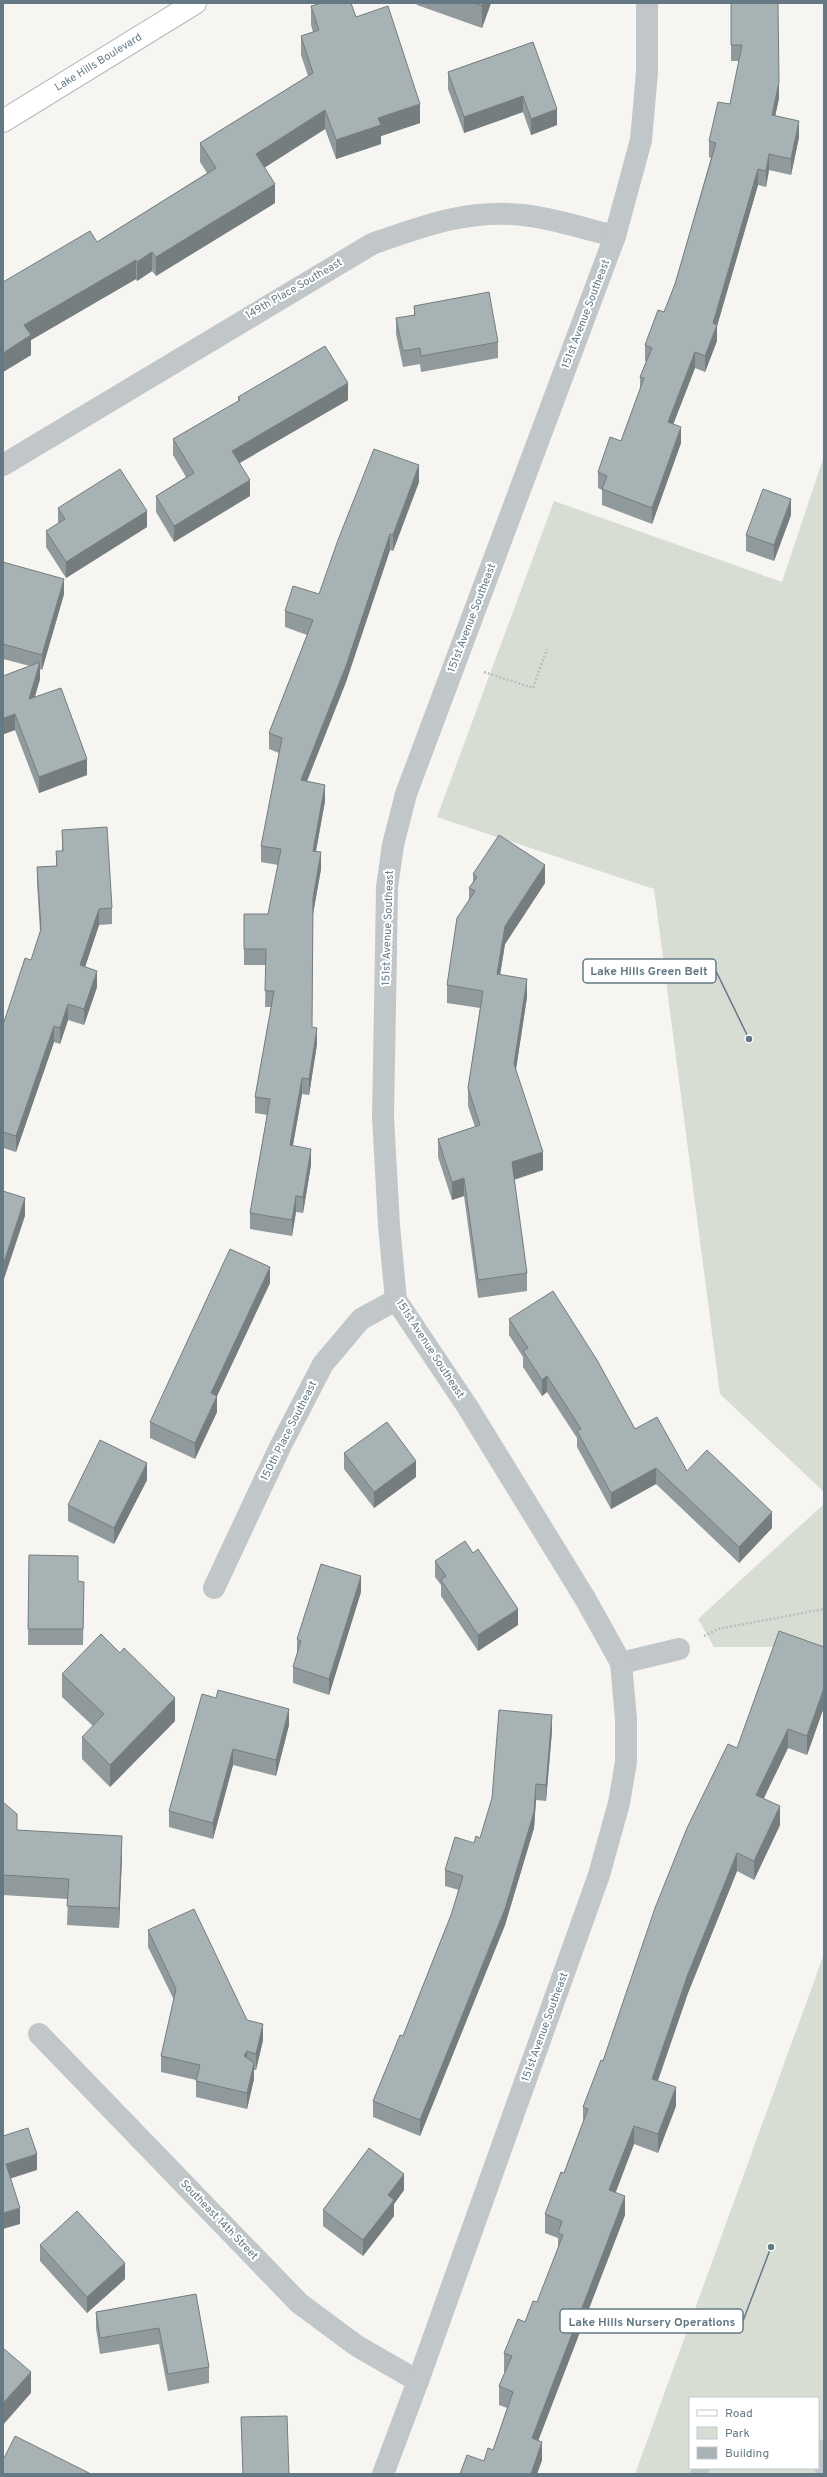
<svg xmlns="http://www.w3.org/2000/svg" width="827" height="2477" font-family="Overpass,sans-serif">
<rect width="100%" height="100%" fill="#f6f5f2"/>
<!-- green -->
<g fill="#d7ddd3" fill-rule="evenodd">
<path d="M824,456V1492L720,1394L654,889L437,817L554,501L782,582Z"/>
<path d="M824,1504V1647H714L698,1619Z"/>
<path d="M824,1954V2474H635ZM690,2398H818V2468H690Z"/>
</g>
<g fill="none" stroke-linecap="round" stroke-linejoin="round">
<defs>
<g id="secondary">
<path id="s1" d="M3,121L195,3"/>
</g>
</defs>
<!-- secondary casing -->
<use href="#secondary" stroke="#b3babd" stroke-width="24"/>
<!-- path -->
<g stroke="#bbbec0" stroke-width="2.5" stroke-dasharray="2 2" stroke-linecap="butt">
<path d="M484,672L533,688L547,649"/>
<path d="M704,1636L718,1629L824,1609"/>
</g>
<!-- lane -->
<g stroke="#c1c6c8" stroke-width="16">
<path d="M818,2447L824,2473"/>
<path d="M698,2474L702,2468"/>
</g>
<!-- street -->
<g stroke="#c1c6c8" stroke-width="22">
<path d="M3,465L372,244C423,226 467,209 523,215C553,218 585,229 615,236"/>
<path d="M214,1588L280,1447L323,1364L361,1319L396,1300"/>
<path d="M621,1663L679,1649"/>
<path d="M39,2034L299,2303L357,2346L418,2381"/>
<path d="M383,2474L418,2381L599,1875L619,1803L626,1762V1719L621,1663L586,1600L467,1406L396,1300L389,1225L383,1117L386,950L387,887L393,845L406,794L615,236L641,140L647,72V3"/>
</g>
<!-- secondary -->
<use href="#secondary" stroke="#fff" stroke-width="22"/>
</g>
<!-- wall -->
<g fill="#90999c">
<path d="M416,3H491L482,28L417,5Z"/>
<path d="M731,3L779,98L775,116L799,137L791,175L769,170L766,187L758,185L717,326V341L705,372L695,368L673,424L681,443L652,524L602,505V490L598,488V472L621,441L640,389V377L646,361H645V345L664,312L675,284L711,158L709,157V141L730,104L739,61H731Z"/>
<path d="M311,6L356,17L420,123L381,136V144L336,159L325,129L264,168L275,203L156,276L152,271L137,281L136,279L31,340V355L3,372V282L97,242L207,173L200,162V143L308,76L301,55V36L313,32L311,25Z"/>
<path d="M533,42L557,125L531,135L523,112L464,133L448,89V72Z"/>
<path d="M414,306L498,342V358L421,372L420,364L403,367L396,334V318L414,315Z"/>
<path d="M238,397L348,400L240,463L250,496L174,542L156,512V496L186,477L173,455V439L238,401Z"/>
<path d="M419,482L393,551L390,550L346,682L307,781L325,801L316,851L321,869L313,914L312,1027L317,1044L309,1095L302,1094L293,1145L311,1165L303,1213L296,1212L292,1236L250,1229V1213L267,1115L255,1113V1097L271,1007H265L266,965H244V914H268L278,865L261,862V846L279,753L269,749V733L307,635L285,627V611L319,594Z"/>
<path d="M58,508L147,527L66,578L46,547V531L58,523Z"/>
<path d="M791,515L774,561L746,551V535Z"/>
<path d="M3,562L64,594L42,670L40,669V679L35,697L87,775L39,793L15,730L4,734L3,731V676L30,666L3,659Z"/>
<path d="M62,830L112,908V924L99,925L85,967L97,987L84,1025L68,1020L60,1044L54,1042L16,1152L3,1148V1025L31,960L40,932L37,883V867L56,866V851H62Z"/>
<path d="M473,874L545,883L505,944L500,975L527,997L516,1069L543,1170L514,1180L527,1273V1291L478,1298L464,1196L452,1200L438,1157V1139L475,1127L468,1106V1088L480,1008L447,1003V985L469,899V888L473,882Z"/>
<path d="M270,1283L217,1396V1412L195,1459L150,1438V1422Z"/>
<path d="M509,1319L635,1429L687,1471L772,1528L739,1563L656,1484L611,1509L577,1447V1438L547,1392L542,1396L523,1367V1357L509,1335Z"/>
<path d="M344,1453L416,1477L374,1508L344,1469Z"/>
<path d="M147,1480L114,1544L68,1521V1505Z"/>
<path d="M29,1555L78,1581L84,1598L83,1645H28Z"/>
<path d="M435,1561L518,1625L478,1651L441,1596V1585L435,1577Z"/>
<path d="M361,1592L329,1695L293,1683V1667L297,1653V1639Z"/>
<path d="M824,1647V1707L807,1755L788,1748L764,1798L780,1825L754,1880L737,1871L688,1993L658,2081L676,2106L658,2153L634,2144L616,2192L625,2215L538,2440L542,2460L537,2474H460L484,2461L493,2450L507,2408L499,2405V2386L505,2372H504V2353L537,2302L558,2249V2238L545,2233V2214L564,2173L583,2122V2107L737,1748Z"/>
<path d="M62,1674L175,1721L110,1787L82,1759V1737L93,1726L62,1697Z"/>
<path d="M202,1694L289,1725L276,1776L233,1765L213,1839L169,1827V1811Z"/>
<path d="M552,1731L546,1801L536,1800L534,1828L505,1925L420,2136L373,2117V2101L403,2036L451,1915L459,1890L445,1886V1870L480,1838Z"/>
<path d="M3,1802L17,1830L122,1856L119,1928L67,1925L68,1899L3,1895Z"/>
<path d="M148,1930L247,2020L263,2040L256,2070H254V2079L247,2109L196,2097V2080L161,2072V2056L174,2000L148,1947Z"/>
<path d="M404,2190L394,2204V2216L363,2256L323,2226V2210Z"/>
<path d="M40,2245L125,2279L87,2313L40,2261Z"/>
<path d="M196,2294L209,2367V2383L168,2391L159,2344L100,2354L96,2328V2312Z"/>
<path d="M241,2417L289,2474H243Z"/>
</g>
<!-- shaded-wall -->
<g fill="#757d7f">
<path d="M482,3H491L482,28Z"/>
<path d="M779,82V98L772,131V115Z"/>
<path d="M523,96V112L464,133V117Z"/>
<path d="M420,104V123L381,136V144L336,159V140L378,118Z"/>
<path d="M557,109V125L531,135V119Z"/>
<path d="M325,110V129L256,173V154Z"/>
<path d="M799,121V137L791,175V159Z"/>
<path d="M769,154V170L766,187V171Z"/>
<path d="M758,169V185L717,326V341L705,372V356L713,323Z"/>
<path d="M275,184V203L156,276V257Z"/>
<path d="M152,252V271L137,281V262Z"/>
<path d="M136,260V279L31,340V355L3,372V353L24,325Z"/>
<path d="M695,352V368L668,438V422Z"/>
<path d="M348,383V400L232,467V451Z"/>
<path d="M681,427V443L652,524V508Z"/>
<path d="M419,465V482L393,551V535Z"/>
<path d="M250,480V496L174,542V526Z"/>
<path d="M791,499V515L774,561V545Z"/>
<path d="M147,511V527L66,578V562Z"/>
<path d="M390,534V550L346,682L301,796V780Z"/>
<path d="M64,579V594L42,670V655Z"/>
<path d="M40,662V679L29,715V699Z"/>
<path d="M15,714V730L4,734V718Z"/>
<path d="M87,759V775L39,793V777Z"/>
<path d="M325,785V801L313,867V851Z"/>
<path d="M321,852V869L313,914V898Z"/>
<path d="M545,865V883L505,944L497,993V974L505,926Z"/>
<path d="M99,909V925L80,982V965Z"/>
<path d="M97,971V987L84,1025V1009Z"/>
<path d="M527,979V997L514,1082V1064Z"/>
<path d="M68,1004V1020L60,1044V1028Z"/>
<path d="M54,1026V1042L16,1152V1136Z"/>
<path d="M317,1028V1044L309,1095V1079Z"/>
<path d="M302,1078V1094L290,1161V1145Z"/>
<path d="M311,1149V1165L303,1213V1197Z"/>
<path d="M543,1152V1170L512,1180V1162Z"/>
<path d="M464,1178V1196L452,1200V1182Z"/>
<path d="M296,1196V1212L292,1236V1220Z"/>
<path d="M25,1198V1216L3,1282V1265Z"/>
<path d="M270,1267V1283L217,1396V1412L195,1459V1443L211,1393Z"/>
<path d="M547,1376V1392L542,1396V1380Z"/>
<path d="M416,1461V1477L374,1508V1492Z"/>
<path d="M147,1463V1480L114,1544V1528Z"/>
<path d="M656,1468V1484L611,1509V1493Z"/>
<path d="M772,1512V1528L739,1563V1547Z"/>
<path d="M361,1576V1592L329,1695V1679Z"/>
<path d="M518,1609V1625L478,1651V1635Z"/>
<path d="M824,1688V1707L807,1755V1736Z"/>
<path d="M175,1698V1721L110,1787V1765Z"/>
<path d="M289,1709V1725L276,1776V1760Z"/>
<path d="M552,1715V1731L546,1801V1785Z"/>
<path d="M788,1729V1748L756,1814V1795Z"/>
<path d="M233,1749V1765L213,1839V1823Z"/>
<path d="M536,1784V1800L534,1828L505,1925L420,2136V2120Z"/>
<path d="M780,1806V1825L754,1880V1861Z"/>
<path d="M122,1836V1856L119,1928V1908Z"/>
<path d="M737,1853V1871L688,1993L652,2097V2079L688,1974Z"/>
<path d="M263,2024V2040L256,2070V2054Z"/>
<path d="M247,2051V2067L244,2056Z"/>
<path d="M254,2063V2079L247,2109V2093Z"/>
<path d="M676,2087V2106L658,2153V2134Z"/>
<path d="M634,2126V2144L609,2209V2190Z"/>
<path d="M37,2154V2170L6,2180V2164Z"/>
<path d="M404,2174V2190L394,2204V2216L363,2256V2240L388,2195Z"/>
<path d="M625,2196V2215L532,2457V2438Z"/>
<path d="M20,2208V2224L3,2229V2213Z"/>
<path d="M125,2263V2279L87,2313V2297Z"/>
<path d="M31,2372V2393L3,2425V2403Z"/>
<path d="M542,2442V2460L537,2474H531Z"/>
</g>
<!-- building -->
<g fill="#a7b2b5" stroke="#757d7f">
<path d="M321,3H351L356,17L388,6L420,104L378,118L381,125L336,140L325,110L256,154L275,184L156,257L152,252L137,262L136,260L24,325L31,335L3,353V282L90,231L97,242L216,168L200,143L313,73L301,36L319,30L311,6Z"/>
<path d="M474,3H482V6Z"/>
<path d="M731,3H778L779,82L772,115L799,121L791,159L769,154L766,171L758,169L713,323L717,325L705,356L695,352L668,422L681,427L652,508L602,489L607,476L598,472L610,437L621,441L644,378L640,377L652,348L645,345L658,310L664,312L675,284L716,143L709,141L718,102L730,104L742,45H731Z"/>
<path d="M533,42L557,109L531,119L523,96L464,117L448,72Z"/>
<path d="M489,292L498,342L421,356L420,348L403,351L396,318L415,315L414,306Z"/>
<path d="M325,346L348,383L232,451L250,480L174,526L156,496L194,473L173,439L240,400L238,397Z"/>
<path d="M374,449L419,465L393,535L390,534L346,666L301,780L325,785L313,851L321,852L313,898L312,1027L317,1028L309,1079L302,1078L290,1145L311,1149L303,1197L296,1196L292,1220L250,1213L270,1099L255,1097L274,991H265L266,949H244V914H268L281,849L261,846L282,738L269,733L313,620L285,611L293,586L319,594L338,540Z"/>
<path d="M120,469L147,511L66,562L46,531L65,519L58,508Z"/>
<path d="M763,489L791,499L774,545L746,535Z"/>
<path d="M3,562L64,579L42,655L3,644Z"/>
<path d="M40,662L29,699L61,688L87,759L39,777L15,714L4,718L3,715V676Z"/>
<path d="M107,827L112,908L99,909L80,965L97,971L84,1009L68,1004L60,1028L54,1026L16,1136L3,1132V1025L25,958L31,960L41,929L37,867L57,866L56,851H63L62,830Z"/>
<path d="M499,835L545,865L505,926L497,974L527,979L514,1064L543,1152L512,1162L527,1273L478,1280L464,1178L452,1182L438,1139L480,1125L468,1088L483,991L447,985L457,918L475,891L469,888L477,877L473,874Z"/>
<path d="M3,1191L25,1198L3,1265Z"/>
<path d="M230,1249L270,1267L211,1393L217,1396L195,1443L150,1422Z"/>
<path d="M553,1291L597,1360L635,1429L657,1417L687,1471L707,1450L772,1512L739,1547L656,1468L611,1493L577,1431L581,1429L547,1376L542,1380L523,1351L528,1348L509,1319Z"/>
<path d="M387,1422L416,1461L374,1492L344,1453Z"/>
<path d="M100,1440L147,1463L114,1528L68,1505Z"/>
<path d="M465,1541L473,1553L478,1549L518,1609L478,1635L441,1580L446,1576L435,1561Z"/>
<path d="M29,1555L78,1556V1581L84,1582L83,1629H28Z"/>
<path d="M321,1564L361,1576L329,1679L293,1667L301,1641L297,1639Z"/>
<path d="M779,1631L824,1647V1688L807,1736L788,1729L756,1795L780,1806L754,1861L737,1853L688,1974L652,2079L676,2087L658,2134L634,2126L609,2190L625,2196L532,2438L542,2442L531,2474H460L467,2455L484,2461L488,2448L493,2450L513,2392L499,2386L512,2356L504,2353L518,2319L525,2322L533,2301L537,2302L563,2235L558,2233L562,2221L545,2214L561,2172L564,2173L588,2109L583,2107L601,2060L603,2061L655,1908L687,1828L728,1744L737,1748Z"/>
<path d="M101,1634L120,1653L124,1648L175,1698L110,1765L82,1737L104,1714L62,1674Z"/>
<path d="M218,1690L289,1709L276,1760L233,1749L213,1823L169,1811L202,1694L216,1698Z"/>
<path d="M499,1710L552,1715L546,1785L536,1784L534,1812L505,1909L420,2120L373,2101L400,2035L403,2036L451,1915L463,1876L445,1870L455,1837L474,1843L476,1836L480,1838L492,1798Z"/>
<path d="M3,1802L17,1814V1830L122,1836L119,1908L67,1906L69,1879L3,1875Z"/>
<path d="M194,1909L247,2020L263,2024L256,2054L247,2051L244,2056L254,2063L247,2093L196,2081L200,2065L161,2056L176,1989L148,1930Z"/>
<path d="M28,2128L37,2154L6,2164L20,2208L3,2213V2136Z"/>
<path d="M369,2148L404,2174L388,2195L394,2200L363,2240L323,2210Z"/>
<path d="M77,2211L125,2263L87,2297L40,2245Z"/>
<path d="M196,2294L209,2367L168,2374L159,2328L100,2338L96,2312Z"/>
<path d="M3,2348L31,2372L3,2403Z"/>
<path d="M287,2416L289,2474H243L241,2417Z"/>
<path d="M15,2436L91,2474H3V2460Z"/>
</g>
<g text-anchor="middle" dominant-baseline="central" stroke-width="4" stroke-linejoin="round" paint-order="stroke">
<!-- street labels -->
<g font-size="11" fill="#647984" stroke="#fff">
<text stroke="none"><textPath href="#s1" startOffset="112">Lake Hills Boulevard</textPath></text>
<text transform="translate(294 289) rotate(-30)">149th Place Southeast</text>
<text transform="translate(586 314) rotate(-69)">151st Avenue Southeast</text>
<text transform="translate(472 618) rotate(-69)">151st Avenue Southeast</text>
<text transform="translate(388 928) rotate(-88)">151st Avenue Southeast</text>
<text transform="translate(430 1349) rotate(57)">151st Avenue Southeast</text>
<text transform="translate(289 1431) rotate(-63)">150th Place Southeast</text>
<text transform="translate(545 2027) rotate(-70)">151st Avenue Southeast</text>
<text transform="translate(219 2220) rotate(46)">Southeast 14th Street</text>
</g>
</g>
<!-- callouts -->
<path fill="none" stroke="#647984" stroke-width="1.5" d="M749 1039L716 971M771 2247L743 2321"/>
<g fill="#647984" stroke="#fff" stroke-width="1.5">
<circle cx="749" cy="1039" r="4"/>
<circle cx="771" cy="2247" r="4"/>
</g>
<g fill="#fff" stroke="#647984" stroke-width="1.5">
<rect x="583" y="959" width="133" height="24" rx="4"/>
<rect x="560" y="2309" width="183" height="24" rx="4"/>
</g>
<g font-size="12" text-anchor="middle" font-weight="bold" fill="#647984">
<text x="649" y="975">Lake Hills Green Belt</text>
<text x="652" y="2326">Lake Hills Nursery Operations</text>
</g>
<!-- border -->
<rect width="827" height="2477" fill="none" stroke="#647984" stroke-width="8"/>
<!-- legend -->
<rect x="689" y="2397" width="130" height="72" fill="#ffffff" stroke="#c1c9ce"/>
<rect x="697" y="2410" width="20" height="6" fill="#ffffff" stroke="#c1c9ce"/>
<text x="725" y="2417" font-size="12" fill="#647984">Road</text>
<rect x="697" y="2427" width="20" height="12" fill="#d7ddd3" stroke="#c1c9ce"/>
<text x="725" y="2437" font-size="12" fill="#647984">Park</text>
<rect x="697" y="2447" width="20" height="12" fill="#a7b2b5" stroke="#c1c9ce"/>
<text x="725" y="2457" font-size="12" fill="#647984">Building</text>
</svg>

REQUIREMENT | Of all the entries above, how many lines contain the string "linecap"? Answer with the number only.

REPLY | 2